Dataset Catalog

Dataset Catalog#

The repository ships with multiple HDF5 datasets stored under datasets/<name>/. Each folder contains data.hdf5 (train/test/val splits), optional parameter sets, and metadata such as timesteps. Datasets are typically produced via the codes.create_dataset helper described in :doc:guides/extending-benchmark, which ensures a consistent layout:

  • train / test / val: arrays with shape (n_samples, n_timesteps, n_quantities).

  • Optional *_params: per-trajectory parameters (e.g., radiation field, metallicity).

  • timesteps: explicit timeline (logarithmic or linear).

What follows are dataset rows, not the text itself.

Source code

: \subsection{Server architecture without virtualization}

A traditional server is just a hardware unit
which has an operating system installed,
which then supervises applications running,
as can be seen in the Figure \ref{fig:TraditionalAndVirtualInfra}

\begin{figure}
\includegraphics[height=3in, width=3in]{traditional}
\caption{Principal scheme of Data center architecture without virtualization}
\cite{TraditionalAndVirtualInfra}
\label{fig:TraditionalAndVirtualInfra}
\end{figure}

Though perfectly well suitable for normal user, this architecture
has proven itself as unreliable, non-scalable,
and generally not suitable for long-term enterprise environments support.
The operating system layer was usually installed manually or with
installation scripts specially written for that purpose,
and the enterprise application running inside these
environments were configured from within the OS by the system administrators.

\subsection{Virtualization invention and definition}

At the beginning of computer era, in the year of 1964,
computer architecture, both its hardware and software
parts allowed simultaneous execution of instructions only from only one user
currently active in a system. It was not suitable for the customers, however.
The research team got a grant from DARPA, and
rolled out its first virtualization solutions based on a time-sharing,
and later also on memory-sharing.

  • Attributes such as n_quantities, n_parameters, and train/test/val counts for quick inspection (older datasets may infer these values on the fly).

When you add new datasets, follow the same convention so the CLI can auto-discover everything.

Visualisations#

For each dataset we usually publish a quick set of plots (trajectories, gradients, distributions, random example). Generate or refresh them via:

python datasets/_data_analysis/analyse_all_datasets.py

The script iterates over the list called datasets inside datasets/_data_analysis/analyse_all_datasets.py. To visualise a new dataset, append its identifier there and add an entry to the dictionary defined in datasets/_data_analysis/dataset_dict.py. Each entry specifies whether to plot on a log scale, how many quantities per subplot (app), and the plotting tolerance (controls axis limits). The script then produces PNGs under each dataset folder.

osu dataset trajectories

Example visualisation (osu2008) showing the log-scale trajectories generated by the helper script.#

Download helper#

You rarely need to download anything manually: the training, tuning, and evaluation CLIs call download_data on demand, which uses the URLs defined in datasets/data_sources.yaml. The first time you reference a dataset, its data.hdf5 is fetched and cached under datasets/<name>/. Keep data_sources.yaml up to date if you mirror the data in your own storage.